As reported by CTV Winnipeg the other day, the Manitoba Museum was to host another “Yuri’s Night” at the Planetarium on April 6th. It’s billed as “part of a global celebration of humanity’s past, present and future in space”. Sort of like a Jane’s Walk for space nuts. Yuri, of course, is Soviet cosmonaut Yuri Gagarin, who was the first person in space on April 12, 1961 - almost 65 years to the day of the event.
A small group headed by two Ukrainian women was insulted by the Manitoba Museum hosting a Yuri’s Night event, as Russia is currently at war with Ukraine, and complained. What did the museum do? Rather than try to explain the context and intent of the event, they cancelled it.
This, despite its canned Facebook apology to people who complained stating: "Yuri's Night was never intended to be focused on Yuri Gagarin himself. While he became the first human to orbit the Earth in 1961, the focus is intended to be on this beginning of humankind's exploration of space, which has led humans to walk on the Moon, build space stations, and yearn to explore our solar system. The exploration of space is just one manifestation of the human spirit of exploration; our need to know, to learn, to discover."

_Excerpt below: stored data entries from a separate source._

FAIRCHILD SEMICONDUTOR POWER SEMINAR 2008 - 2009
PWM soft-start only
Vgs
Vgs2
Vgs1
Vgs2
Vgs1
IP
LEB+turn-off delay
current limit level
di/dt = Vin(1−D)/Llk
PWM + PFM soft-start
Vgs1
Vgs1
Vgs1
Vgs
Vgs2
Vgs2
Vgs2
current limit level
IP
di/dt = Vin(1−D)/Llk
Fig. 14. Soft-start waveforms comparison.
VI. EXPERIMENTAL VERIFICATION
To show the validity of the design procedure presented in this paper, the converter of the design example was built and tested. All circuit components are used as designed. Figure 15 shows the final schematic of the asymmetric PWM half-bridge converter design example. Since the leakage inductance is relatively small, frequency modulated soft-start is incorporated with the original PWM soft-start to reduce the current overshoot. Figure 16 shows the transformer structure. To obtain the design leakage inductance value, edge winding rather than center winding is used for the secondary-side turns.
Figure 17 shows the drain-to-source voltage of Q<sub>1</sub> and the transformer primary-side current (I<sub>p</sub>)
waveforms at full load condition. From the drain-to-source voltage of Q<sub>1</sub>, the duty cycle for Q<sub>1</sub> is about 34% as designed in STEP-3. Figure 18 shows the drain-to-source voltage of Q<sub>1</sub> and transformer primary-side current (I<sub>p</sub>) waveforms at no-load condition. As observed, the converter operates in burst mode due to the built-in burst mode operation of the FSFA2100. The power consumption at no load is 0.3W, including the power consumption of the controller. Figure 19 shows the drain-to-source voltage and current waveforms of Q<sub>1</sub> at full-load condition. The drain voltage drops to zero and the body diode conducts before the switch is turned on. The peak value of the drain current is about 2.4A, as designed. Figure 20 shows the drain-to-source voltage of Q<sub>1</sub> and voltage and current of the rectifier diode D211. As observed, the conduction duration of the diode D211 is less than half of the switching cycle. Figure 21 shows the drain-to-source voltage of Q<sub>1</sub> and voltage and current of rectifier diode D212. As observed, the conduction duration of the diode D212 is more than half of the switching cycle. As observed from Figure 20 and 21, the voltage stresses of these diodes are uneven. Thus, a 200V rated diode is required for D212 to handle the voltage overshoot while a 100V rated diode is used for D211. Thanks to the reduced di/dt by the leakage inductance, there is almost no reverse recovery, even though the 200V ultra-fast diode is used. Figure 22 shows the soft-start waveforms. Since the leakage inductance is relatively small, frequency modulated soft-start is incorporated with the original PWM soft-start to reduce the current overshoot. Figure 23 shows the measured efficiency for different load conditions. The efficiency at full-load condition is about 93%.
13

Some might think, well Russia is at war, so best not to teach people about Russians in history, and feel that the Museum took some principled stance, but that is not the case. In the very same week as the space history exhibit was to be shown, the Museum held a viewing party for the Artemis II launch. This is a mission crewed by some members of the American military and funded by a regime that has threatened to make Canada the 51st state. It has also inflicted great economic hardship on our country with its tariff policies.
Furthermore, it is a big funder of the Israeli military machine that has been destroying Palestine since 2023, and started a war with Iran, which has spun out of control and caused instability in the entire region. The resulting spike in oil prices will further hurt Canadians.
The fact that one event was cancelled and the other went ahead shows that this wasn't some sort of principled response by the Museum, it just couldn't stick to its guns that an event about the history of space exploration had to include Gagarin. It caved into tenuous complaints.
There are two concerns I have with how this all played out.
The first is how relatively quickly and easily the Museum will alter or edit its programming based on what are pretty tenuous complaints. That cat is now out of the bag, and it will make the Museum a magnet for other groups looking to right wrongs or get back at other groups by having people or events edited out of exhibits.
The second is that the cancelling of Yuri Gagarin's name from its space history programming made the news. What programming or exhibits past, present and future have already been altered due to complaints from other groups, where the complainants did not run to the media?
In the days of online misinformation, organisations like the Museum are the places that need to stand up for history and defend factual information that they are presenting. For me, I will now always wonder when reading something by, or seeing something at, the Manitoba Museum, whether or not events, people, or information has been edited out to appease community complaints.